Vier Tage individuelles Training standen nun also auf dem Plan und Polen schien mit seinen grossflächigen Naturflächen und dem grossen Wildaufkommen ideal um das Thema ‚Jagen‘ - die grosse und ziemlich unberechenbare Leidenschaft von Robin, meinem Pascha - etwas genauer unter die Lupe zu nehmen. Ausserdem hofften wir, so auch den ein oder anderen Schnappschuss auf die Kamera zu kriegen. Also begaben wir uns am kommenden Morgen voller Vorfreude fürs erste Kennenlernen ins Hotelrestaurant, wo Linda bereits auf uns wartete um bei Kaffee das weitere Vorgehen zu besprechen. Dass es sich bei meinen Hunden und meinen Ansprüchen um Jammern auf hohem Niveau handelt, war relativ schnell klar und so liessen wir die kommenden Tage einfach mal auf uns zukommen um zu sehen, woran wir noch schleifen können und welches Puzzleteil denn da noch irgendwo verborgen liegt.
In den folgenden Tagen arbeiteten wir also vor allem an Feinheiten in der Basiskommunikation, vieles, was wir unseren Kunden auch tagtäglich predigen. Aber manchmal tut es eben doch ganz gut, wenn einem selber mal jemand auf die Finger schaut. Etwas mehr Wumms hier, etwas weniger Druck da, etwas genaueres Timing und dabei natürlich immer auch die Kommunikation zwischen den beiden Hunden im Auge behalten.

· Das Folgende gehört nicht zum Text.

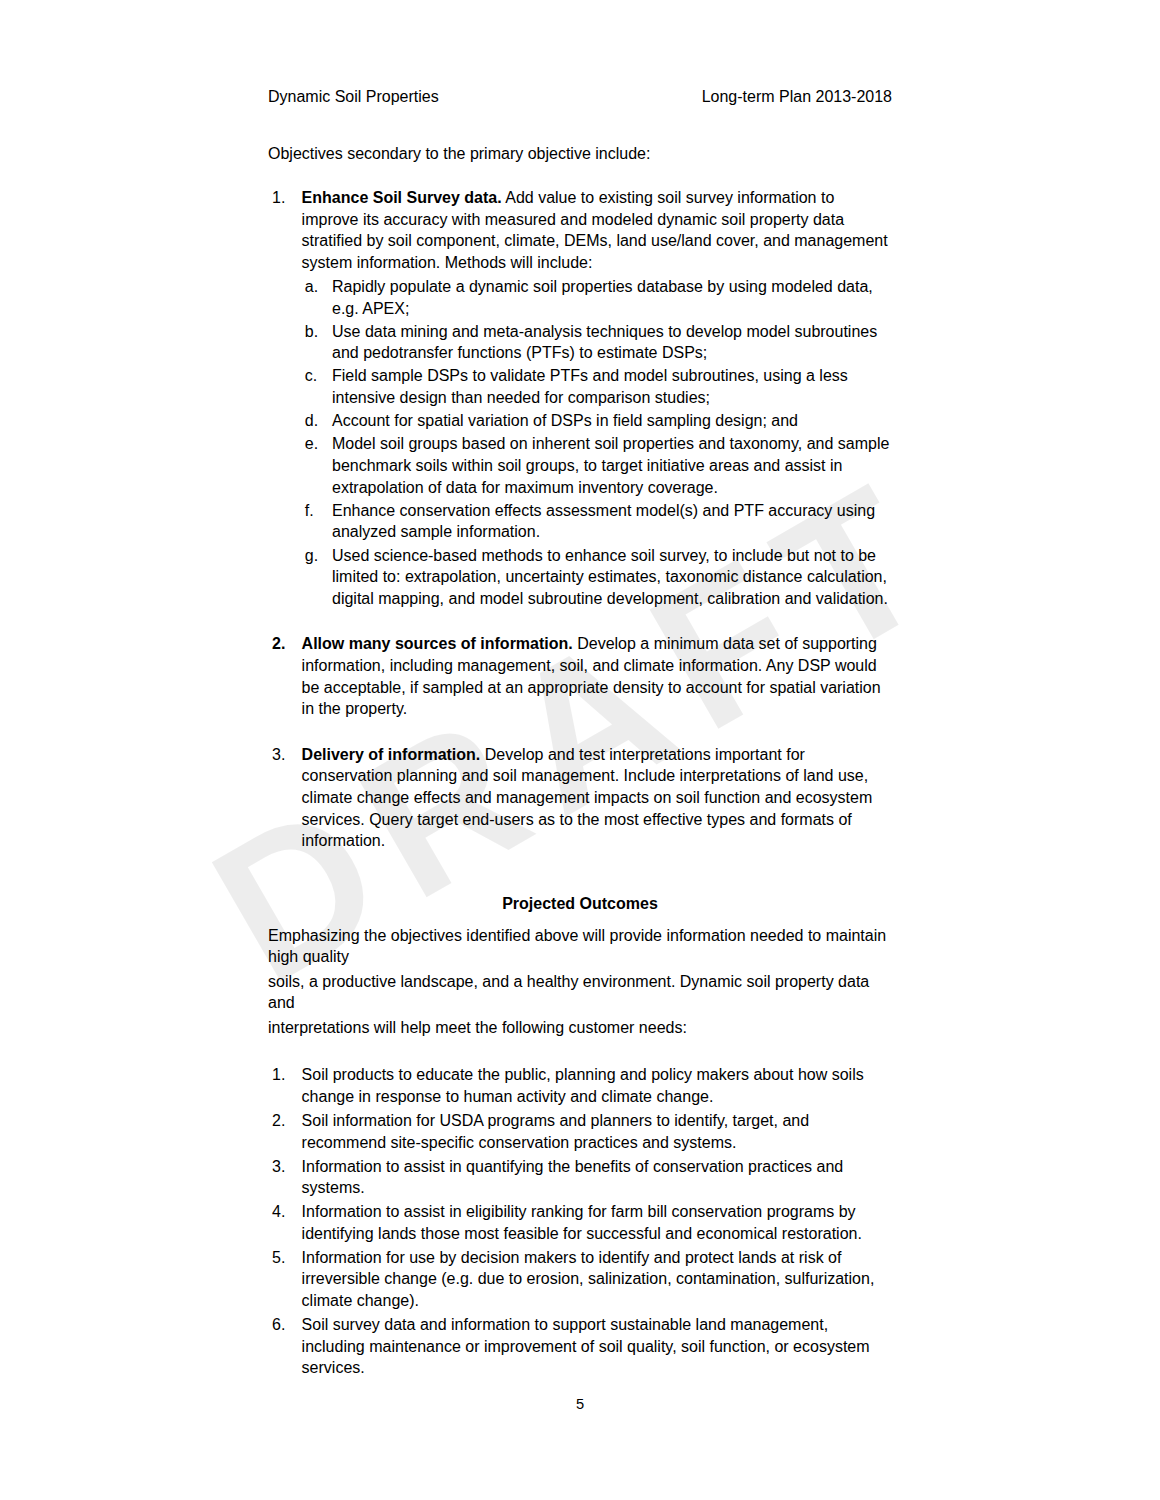DRAFT
Dynamic Soil Properties Long-term Plan 2013-2018
Objectives secondary to the primary objective include:
Enhance Soil Survey data. Add value to existing soil survey information to improve its accuracy with measured and modeled dynamic soil property data stratified by soil component, climate, DEMs, land use/land cover, and management system information. Methods will include:
Rapidly populate a dynamic soil properties database by using modeled data, e.g. APEX;
Use data mining and meta-analysis techniques to develop model subroutines and pedotransfer functions (PTFs) to estimate DSPs;
Field sample DSPs to validate PTFs and model subroutines, using a less intensive design than needed for comparison studies;
Account for spatial variation of DSPs in field sampling design; and
Model soil groups based on inherent soil properties and taxonomy, and sample benchmark soils within soil groups, to target initiative areas and assist in extrapolation of data for maximum inventory coverage.
Enhance conservation effects assessment model(s) and PTF accuracy using analyzed sample information.
Used science-based methods to enhance soil survey, to include but not to be limited to: extrapolation, uncertainty estimates, taxonomic distance calculation, digital mapping, and model subroutine development, calibration and validation.
Allow many sources of information. Develop a minimum data set of supporting information, including management, soil, and climate information. Any DSP would be acceptable, if sampled at an appropriate density to account for spatial variation in the property.
Delivery of information. Develop and test interpretations important for conservation planning and soil management. Include interpretations of land use, climate change effects and management impacts on soil function and ecosystem services. Query target end-users as to the most effective types and formats of information.
Projected Outcomes
Emphasizing the objectives identified above will provide information needed to maintain high quality
soils, a productive landscape, and a healthy environment. Dynamic soil property data and
interpretations will help meet the following customer needs:
Soil products to educate the public, planning and policy makers about how soils change in response to human activity and climate change.
Soil information for USDA programs and planners to identify, target, and recommend site-specific conservation practices and systems.
Information to assist in quantifying the benefits of conservation practices and systems.
Information to assist in eligibility ranking for farm bill conservation programs by identifying lands those most feasible for successful and economical restoration.
Information for use by decision makers to identify and protect lands at risk of irreversible change (e.g. due to erosion, salinization, contamination, sulfurization, climate change).
Soil survey data and information to support sustainable land management, including maintenance or improvement of soil quality, soil function, or ecosystem services.
5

Und sich gleichzeitig auch immer wieder bewusst werden, wie toll wir im als Team bereits funktionieren. Unsere Spaziergänge führten durch die sogenannte Hundehölle (ein paar wildgewordene Hunde hinter den Gartenzäunen - für meinen halbstarken Lio zwar eine gute Übung, allerdings nichts wirklich Herausforderndes), über kilometerweite Sumpflandschaften sowie durch endlose Föhrenwälder.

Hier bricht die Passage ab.